53:28 Jim Fulton: Exactly. So since that, it's been kind of an R and D side project. And I'd like to really push it to completion and maybe even try to offer some sort of, offer it as a service 'cause I wouldn't care so much, especially at my last job, which, you know, the company was a great company, but they really struggle with process. And I think they would have liked to have used the Kanban, but it wasn't quite ready, and that was really frustrating for them and for me. So I'd like to soon take some time to actually, you know, get it much closer to completion.
54:04 Michael Kennedy: Yeah, it sounds like a great software as a service type thing, so. Hopefully you can do that. All right, very cool. Well, it looks like we should probably leave it there. We've covered a lot of ground on this episode. But we're pretty much out of time. So before we move on, let me ask you two final questions. We now have over 100,000 packages on PyPI, so hurray for that. And there's many that I'm sure you've come across that are noteworthy that are not necessarily the most popular, but would be really cool to find out about. So what one would you like to recommend people look into?
54:32 Jim Fulton: Well, it really depends, I mean, obviously, it depends on what you do. But Boto has delighted me over the years. Remember, I've had to touch AWS. I'm a big fan of Boto.
54:43 Michael Kennedy: Yeah, I use Boto as well.
54:44 Jim Fulton: I'm also a huge fan of Mock.
54:46 Michael Kennedy: Right, okay.
54:47 Jim Fulton: I think he did a really nice job of balancing dynamism and functionality. I could go on and on, but those are a couple that sort of come to mind. Then of course ZODB.
54:58 Michael Kennedy: Of course. Yeah, and Newt DB as well, right? Very nice, very nice. Okay, cool. So thanks for that. And, finally, when you write some Python code, what editor do you open up?
55:08 Jim Fulton: Emacs, of course.
55:10 Michael Kennedy: Emacs, all right. Right on. That's definitely a popular one.
55:14 Jim Fulton: I'm giving a webinar next week on PyCharm, and I have to say, I'm actually pretty impressed with PyCharm. I've liked the, as a straight text editor, I still like Emacs a lot. But they really assemble a nice package of things along with that, like, you know, database access, and rest clients, and it's an interesting pile of functionality.
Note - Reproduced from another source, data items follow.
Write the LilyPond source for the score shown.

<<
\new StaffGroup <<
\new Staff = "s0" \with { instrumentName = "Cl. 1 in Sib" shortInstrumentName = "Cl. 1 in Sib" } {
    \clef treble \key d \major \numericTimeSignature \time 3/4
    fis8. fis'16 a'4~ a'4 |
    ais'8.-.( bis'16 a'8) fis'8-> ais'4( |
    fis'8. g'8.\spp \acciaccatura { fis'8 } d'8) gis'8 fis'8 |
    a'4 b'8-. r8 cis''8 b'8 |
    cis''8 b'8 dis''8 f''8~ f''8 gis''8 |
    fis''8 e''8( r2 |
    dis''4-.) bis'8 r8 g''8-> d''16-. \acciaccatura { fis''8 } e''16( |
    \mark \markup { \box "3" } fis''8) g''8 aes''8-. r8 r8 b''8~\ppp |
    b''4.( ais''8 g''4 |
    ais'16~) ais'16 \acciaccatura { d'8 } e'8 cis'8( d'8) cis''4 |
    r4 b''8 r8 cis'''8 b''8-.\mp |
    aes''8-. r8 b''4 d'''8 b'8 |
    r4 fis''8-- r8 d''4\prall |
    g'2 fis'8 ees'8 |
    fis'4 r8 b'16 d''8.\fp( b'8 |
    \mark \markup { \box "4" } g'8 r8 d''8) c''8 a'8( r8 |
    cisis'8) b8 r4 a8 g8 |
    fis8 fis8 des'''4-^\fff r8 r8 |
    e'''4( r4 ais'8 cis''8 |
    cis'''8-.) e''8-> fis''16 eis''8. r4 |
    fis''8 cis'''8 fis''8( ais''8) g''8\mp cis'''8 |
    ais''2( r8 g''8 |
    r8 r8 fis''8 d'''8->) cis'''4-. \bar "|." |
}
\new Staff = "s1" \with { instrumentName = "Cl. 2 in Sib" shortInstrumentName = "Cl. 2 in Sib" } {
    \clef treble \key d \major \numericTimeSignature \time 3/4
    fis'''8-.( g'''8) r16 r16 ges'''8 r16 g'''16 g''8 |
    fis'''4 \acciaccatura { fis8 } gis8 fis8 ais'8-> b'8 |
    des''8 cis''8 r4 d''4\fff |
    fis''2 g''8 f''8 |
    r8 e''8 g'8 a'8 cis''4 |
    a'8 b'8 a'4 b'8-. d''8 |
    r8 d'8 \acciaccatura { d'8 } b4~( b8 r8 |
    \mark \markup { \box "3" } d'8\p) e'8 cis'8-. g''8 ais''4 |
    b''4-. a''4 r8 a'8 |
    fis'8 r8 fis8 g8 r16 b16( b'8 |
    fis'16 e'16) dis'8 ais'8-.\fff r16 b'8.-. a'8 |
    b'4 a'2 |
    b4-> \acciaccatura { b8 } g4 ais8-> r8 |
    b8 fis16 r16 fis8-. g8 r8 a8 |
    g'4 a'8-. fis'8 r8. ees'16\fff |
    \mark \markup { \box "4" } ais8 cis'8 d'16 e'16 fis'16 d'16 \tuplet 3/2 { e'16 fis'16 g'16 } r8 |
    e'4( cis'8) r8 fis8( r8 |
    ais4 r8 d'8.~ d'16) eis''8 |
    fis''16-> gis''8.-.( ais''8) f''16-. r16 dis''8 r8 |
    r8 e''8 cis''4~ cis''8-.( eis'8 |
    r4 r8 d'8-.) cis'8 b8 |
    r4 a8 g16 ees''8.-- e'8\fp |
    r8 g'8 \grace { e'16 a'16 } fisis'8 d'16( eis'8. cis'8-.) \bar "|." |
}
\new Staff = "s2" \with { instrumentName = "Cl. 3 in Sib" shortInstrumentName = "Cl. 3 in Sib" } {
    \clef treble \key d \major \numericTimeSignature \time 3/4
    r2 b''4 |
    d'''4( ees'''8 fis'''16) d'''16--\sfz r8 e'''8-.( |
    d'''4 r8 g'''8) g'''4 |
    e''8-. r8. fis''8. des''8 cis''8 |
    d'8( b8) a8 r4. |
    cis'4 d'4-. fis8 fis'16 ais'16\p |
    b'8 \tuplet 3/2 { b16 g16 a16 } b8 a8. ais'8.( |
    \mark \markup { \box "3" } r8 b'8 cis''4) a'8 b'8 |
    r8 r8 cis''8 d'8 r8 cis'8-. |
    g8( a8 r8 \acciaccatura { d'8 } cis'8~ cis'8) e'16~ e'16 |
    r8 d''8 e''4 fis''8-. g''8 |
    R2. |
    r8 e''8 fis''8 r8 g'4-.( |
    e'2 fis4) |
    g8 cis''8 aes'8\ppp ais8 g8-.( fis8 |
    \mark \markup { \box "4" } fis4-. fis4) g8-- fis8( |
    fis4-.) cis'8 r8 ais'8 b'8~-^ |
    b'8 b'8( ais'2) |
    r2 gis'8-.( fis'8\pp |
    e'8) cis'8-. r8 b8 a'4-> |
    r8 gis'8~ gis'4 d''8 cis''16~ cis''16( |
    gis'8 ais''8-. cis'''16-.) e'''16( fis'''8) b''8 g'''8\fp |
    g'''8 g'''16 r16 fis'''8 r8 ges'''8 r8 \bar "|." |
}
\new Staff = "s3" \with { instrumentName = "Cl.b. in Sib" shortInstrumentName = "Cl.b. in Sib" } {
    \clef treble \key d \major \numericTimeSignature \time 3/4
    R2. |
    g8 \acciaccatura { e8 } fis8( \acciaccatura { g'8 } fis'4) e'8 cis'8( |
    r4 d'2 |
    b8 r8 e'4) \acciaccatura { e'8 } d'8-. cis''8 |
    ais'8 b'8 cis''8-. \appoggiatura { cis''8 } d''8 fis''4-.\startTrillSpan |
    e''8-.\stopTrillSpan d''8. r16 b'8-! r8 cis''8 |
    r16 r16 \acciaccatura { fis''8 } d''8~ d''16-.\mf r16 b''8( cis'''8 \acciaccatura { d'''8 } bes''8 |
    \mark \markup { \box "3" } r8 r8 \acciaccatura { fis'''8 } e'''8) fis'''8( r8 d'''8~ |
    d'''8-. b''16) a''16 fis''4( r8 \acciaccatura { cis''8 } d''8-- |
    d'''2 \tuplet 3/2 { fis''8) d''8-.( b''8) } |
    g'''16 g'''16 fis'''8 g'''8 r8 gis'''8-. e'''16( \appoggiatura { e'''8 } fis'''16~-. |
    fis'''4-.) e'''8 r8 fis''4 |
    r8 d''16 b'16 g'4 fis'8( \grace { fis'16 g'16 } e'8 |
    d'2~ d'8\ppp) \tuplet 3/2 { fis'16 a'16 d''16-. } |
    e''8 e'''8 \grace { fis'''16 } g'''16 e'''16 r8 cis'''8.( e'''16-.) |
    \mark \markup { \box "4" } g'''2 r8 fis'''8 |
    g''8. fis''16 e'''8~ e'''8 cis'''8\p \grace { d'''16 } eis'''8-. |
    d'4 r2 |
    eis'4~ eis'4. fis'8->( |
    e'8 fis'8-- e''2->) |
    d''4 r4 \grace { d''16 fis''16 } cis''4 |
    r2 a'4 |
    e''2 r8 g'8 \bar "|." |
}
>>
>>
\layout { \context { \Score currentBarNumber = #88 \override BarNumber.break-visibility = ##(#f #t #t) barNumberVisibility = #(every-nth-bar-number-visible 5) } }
55:37 Michael Kennedy: Yeah, absolutely. And when you give that one, maybe if they have it recorded by the time we release this, we can put the link to your webcast in there. That'd be cool. Okay, awesome. All right, well, that all sounds great. Any final call to action for the listeners? Anything you want them to check out or do?
55:53 Jim Fulton: Learn about transactions. And then check out Newt.
55:56 Michael Kennedy: I'll definitely have Newt DB and all the other ones in the show notes so people should be able to get right to them.
56:00 Jim Fulton: Cool.
56:01 Michael Kennedy: Yeah, Jim, thank you for being on the show. It's been great to learn about all these different projects with you.
56:05 Jim Fulton: Thank you for having me.